* SOURCE EXCERPT
%%
# Problems adding a nexus wheel on a Classic/Vintage Bike



## oskisan (Mar 9, 2018)

I have a couple nexus wheels I have picked up over the past couple years, a 3 speed hub with a coaster brake, and one without a brake. I was going to put the one with a coaster brake on a shelby frame when I found out that the measurements for the rear dropout on the schwinn frame (the one the wheel originally came off of) is 5.25 inches, while the shelby is 4.5 inches. I could "cold set" the shelby frame to accommodate the nexus wheel, but I would prefer not to alter the frame as I want to keep it where I can transition back and forth between a new departure and the nexus wheel. Has anyone here worked through this issue, and if so how did you work out the problem? Do I need to look at another wheel? Is it possible to move the brake assemble to the outside of the frame (this would buy me the room I need). Any help would be greatly appreciated.

Thanks,
Ken


With coaster brake



 

Without Coaster brake




Frame spacing for the Shelby and motorbike


----------



## fordmike65 (Mar 9, 2018)
%%
Dataset items
%%
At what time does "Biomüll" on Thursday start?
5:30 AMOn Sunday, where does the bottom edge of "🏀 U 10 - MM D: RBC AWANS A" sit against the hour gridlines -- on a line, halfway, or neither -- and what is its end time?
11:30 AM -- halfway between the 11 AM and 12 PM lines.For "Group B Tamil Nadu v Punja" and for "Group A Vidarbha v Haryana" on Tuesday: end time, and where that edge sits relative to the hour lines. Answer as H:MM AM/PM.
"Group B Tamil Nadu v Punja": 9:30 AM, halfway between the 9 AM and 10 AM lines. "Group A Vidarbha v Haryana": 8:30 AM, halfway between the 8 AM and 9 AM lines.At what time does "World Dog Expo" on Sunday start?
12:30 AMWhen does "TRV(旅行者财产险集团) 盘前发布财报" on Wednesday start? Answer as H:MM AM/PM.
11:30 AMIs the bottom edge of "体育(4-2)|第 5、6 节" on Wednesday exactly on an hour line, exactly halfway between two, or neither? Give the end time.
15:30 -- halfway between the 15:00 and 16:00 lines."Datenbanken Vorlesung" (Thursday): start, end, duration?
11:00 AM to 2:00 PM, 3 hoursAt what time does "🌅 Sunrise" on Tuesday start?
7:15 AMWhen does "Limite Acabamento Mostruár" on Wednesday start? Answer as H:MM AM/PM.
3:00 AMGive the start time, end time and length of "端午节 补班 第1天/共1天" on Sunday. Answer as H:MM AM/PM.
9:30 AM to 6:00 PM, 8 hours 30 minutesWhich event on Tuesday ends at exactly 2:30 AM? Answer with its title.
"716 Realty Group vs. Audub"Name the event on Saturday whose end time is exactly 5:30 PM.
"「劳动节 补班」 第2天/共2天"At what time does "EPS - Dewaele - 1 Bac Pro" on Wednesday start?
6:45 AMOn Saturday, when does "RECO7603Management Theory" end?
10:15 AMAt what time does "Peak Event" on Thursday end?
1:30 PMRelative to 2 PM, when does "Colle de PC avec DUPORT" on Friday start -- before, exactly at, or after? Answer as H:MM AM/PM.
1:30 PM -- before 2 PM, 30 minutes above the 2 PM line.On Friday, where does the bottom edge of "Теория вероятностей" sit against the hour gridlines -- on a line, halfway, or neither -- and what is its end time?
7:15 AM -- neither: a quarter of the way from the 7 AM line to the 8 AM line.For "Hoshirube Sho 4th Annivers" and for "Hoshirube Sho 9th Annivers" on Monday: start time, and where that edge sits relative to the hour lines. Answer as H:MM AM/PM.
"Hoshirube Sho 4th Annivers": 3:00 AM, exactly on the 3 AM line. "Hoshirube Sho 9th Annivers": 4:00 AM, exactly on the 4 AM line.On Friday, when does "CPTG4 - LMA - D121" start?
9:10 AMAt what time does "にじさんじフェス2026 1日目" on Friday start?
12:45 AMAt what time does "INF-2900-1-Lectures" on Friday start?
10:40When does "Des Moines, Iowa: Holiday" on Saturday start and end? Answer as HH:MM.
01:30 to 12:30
%%
* WRITTEN EXERCISE 1
Answer these questions about the nexus wheel thread:
(a) How many speeds does the hub with the coaster brake have?
(b) What is the rear dropout measurement on the Schwinn frame?
(c) What could the poster do to the Shelby frame to fit the nexus wheel, though they would prefer not to?
* WRITTEN EXERCISE 2
Can you output the passage of the nexus wheel thread starting at "I have a couple" and ending at "be greatly appreciated."?

* WRITTEN REPLY 1
(a) 3
(b) 5.25 inches
(c) Cold set it

* WRITTEN REPLY 2
I have a couple nexus wheels I have picked up over the past couple years, a 3 speed hub with a coaster brake, and one without a brake. I was going to put the one with a coaster brake on a shelby frame when I found out that the measurements for the rear dropout on the schwinn frame (the one the wheel originally came off of) is 5.25 inches, while the shelby is 4.5 inches. I could "cold set" the shelby frame to accommodate the nexus wheel, but I would prefer not to alter the frame as I want to keep it where I can transition back and forth between a new departure and the nexus wheel. Has anyone here worked through this issue, and if so how did you work out the problem? Do I need to look at another wheel? Is it possible to move the brake assemble to the outside of the frame (this would buy me the room I need). Any help would be greatly appreciated.